• **Texte d'étude**
== == ==

Pour apprécier le génie de Grégoire de Nazianze, nous devons, tout de suite et résolument, faire bon marché de cette prétendue poésie[1]. Non qu’il n’y eût en lui un réel instinct de poète. Son âme, pensive et recueillie, aimante et mystique, sa sensibilité vive, son imagination brillante, auraient pu, si elles eussent pris de bonne heure cette direction, s’exhaler en méditations harmonieuses. Mais les habitudes de sa pensée et de son style, formées par l’art oratoire et la théologie, résistaient à l’inspiration. Sa phrase, nette, précise, antithétique, n’avait ni l’élan, ni la mollesse, ni la liberté qui conviennent au rêve. Quand le sujet demandait le laisser-aller, l’abandon de la pensée entraînée par les images, l’indécision charmante et fugitive des impressions, l’orateur qui était en lui tendait aux formules impérieuses, le moraliste aux instructions circonstanciées, le théologien aux distinctions abstraites et subtiles. Dans les passages où sa poésie est religieuse, elle a le tort de rappeler de trop près les canons des conciles ; dans ceux où elle est personnelle, elle hésite entre la chronique sèche et le sermon.

C’est donc à ses discours, uniquement, qu’il y a lieu de s’arrêter. Et sur ce sujet même, disons d’abord que, malgré son titre de « théologien », Grégoire, fût-ce dans ses exposés de théologie, ne montre pas plus que Basile, cette originalité forte du penseur qui crée des idées neuves ou transforme les anciennes par des aperçus propres. Comme philosophe, il n’a été qu’un disciple et un défen-

  1. Villemain l’a singulièrement surfaite dans l’ouvrage déjà cité.

== == ==

• **Données sources**
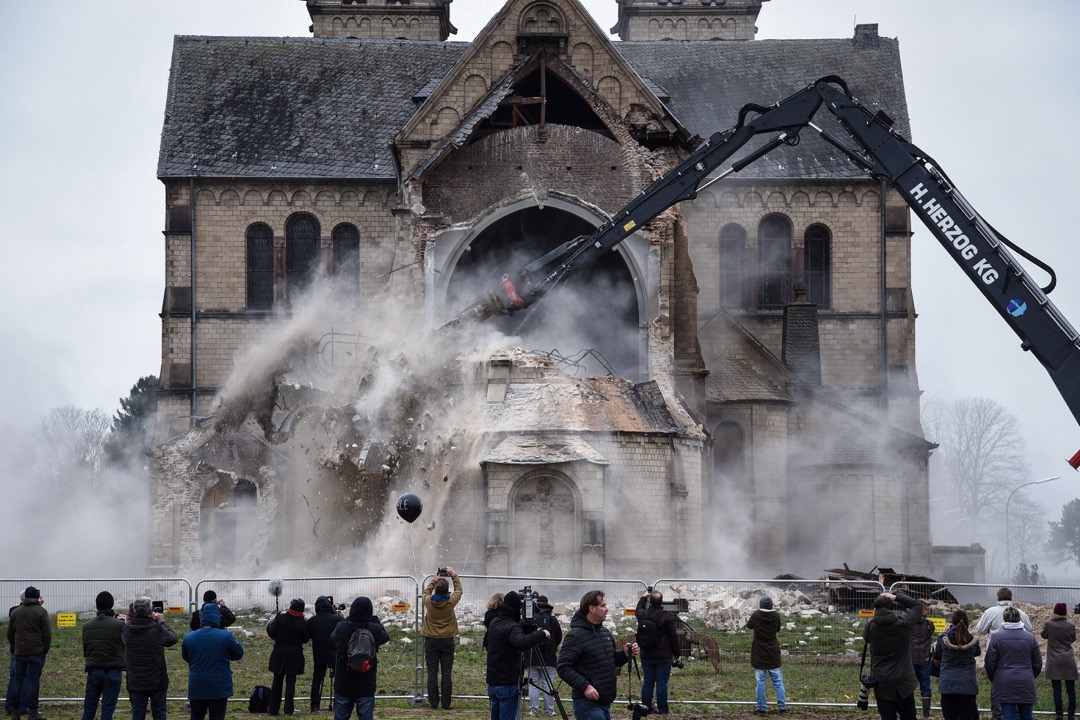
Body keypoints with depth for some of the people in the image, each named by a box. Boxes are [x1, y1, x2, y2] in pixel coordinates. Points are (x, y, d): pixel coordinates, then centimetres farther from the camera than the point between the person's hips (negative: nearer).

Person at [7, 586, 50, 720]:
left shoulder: (15, 612, 8)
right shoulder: (41, 612, -7)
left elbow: (10, 633, 12)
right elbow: (47, 634, -8)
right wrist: (46, 650, 3)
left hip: (19, 652, 4)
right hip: (36, 652, -4)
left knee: (18, 680, 11)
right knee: (33, 681, -1)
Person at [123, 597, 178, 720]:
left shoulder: (127, 629, -7)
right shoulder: (158, 629, -16)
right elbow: (174, 638, 1)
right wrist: (162, 622, 13)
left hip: (135, 682, 3)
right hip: (157, 681, -3)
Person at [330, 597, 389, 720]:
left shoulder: (341, 628, -11)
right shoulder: (374, 630, -13)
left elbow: (333, 638, 12)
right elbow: (385, 637, 9)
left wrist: (346, 618, 14)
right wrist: (374, 618, 12)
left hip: (343, 686, 1)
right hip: (366, 687, -1)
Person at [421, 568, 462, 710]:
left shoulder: (429, 601, -10)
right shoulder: (451, 602, -11)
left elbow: (426, 592, 15)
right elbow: (458, 590, 10)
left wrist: (434, 580, 23)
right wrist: (454, 575, 19)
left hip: (431, 641, 0)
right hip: (447, 641, 0)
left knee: (432, 673, 4)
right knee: (447, 673, 3)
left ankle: (433, 702, 5)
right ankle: (446, 703, 4)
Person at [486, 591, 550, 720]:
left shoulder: (494, 623, 12)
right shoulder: (512, 627, -16)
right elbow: (522, 642, -36)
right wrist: (541, 634, -24)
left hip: (492, 683, 8)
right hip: (508, 684, -8)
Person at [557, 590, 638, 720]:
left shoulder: (604, 632, 15)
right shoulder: (575, 636, -13)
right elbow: (563, 667, -18)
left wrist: (624, 654, 5)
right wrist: (584, 686, -24)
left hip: (605, 703, 9)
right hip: (588, 703, -9)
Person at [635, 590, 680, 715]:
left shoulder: (642, 615, -2)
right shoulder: (667, 617, -13)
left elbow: (638, 609, 26)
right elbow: (674, 638, -10)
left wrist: (643, 597, 41)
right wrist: (676, 654, 1)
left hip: (646, 656, 4)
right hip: (663, 656, -4)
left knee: (647, 682, 10)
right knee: (662, 683, 1)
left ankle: (645, 707, 15)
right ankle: (662, 709, 3)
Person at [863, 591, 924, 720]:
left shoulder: (870, 625, -6)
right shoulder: (903, 622, -8)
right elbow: (918, 604, 8)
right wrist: (896, 597, 8)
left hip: (881, 684, 0)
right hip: (904, 683, 0)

== == ==

• **Consignes à suivre**
(A) Répondez à chacune de ces questions sur le passage consacré à Grégoire de Nazianze, en vous appuyant sur le texte.
(i) Par quoi les habitudes de pensée et de style de Grégoire ont-elles été formées ?
(ii) À quoi l'auteur estime-t-il qu'il y a lieu de s'arrêter uniquement ?
(iii) Quel titre est donné à Grégoire, entre guillemets, dans le texte ?
(B) Modifiez le passage sur Grégoire de Nazianze en le recopiant depuis « C’est donc à » jusqu'à « l’ouvrage déjà cité. » inclus, et remplacez « Basile » par « Athanase ».
Les entrées ne servent pas pour cet exercice.

• **Réponses par numéro**
(A)
(i) Par l'art oratoire et la théologie.
(ii) À ses discours.
(iii) « théologien »

(B)
C’est donc à ses discours, uniquement, qu’il y a lieu de s’arrêter. Et sur ce sujet même, disons d’abord que, malgré son titre de « théologien », Grégoire, fût-ce dans ses exposés de théologie, ne montre pas plus que Athanase, cette originalité forte du penseur qui crée des idées neuves ou transforme les anciennes par des aperçus propres. Comme philosophe, il n’a été qu’un disciple et un défen-

  1. Villemain l’a singulièrement surfaite dans l’ouvrage déjà cité.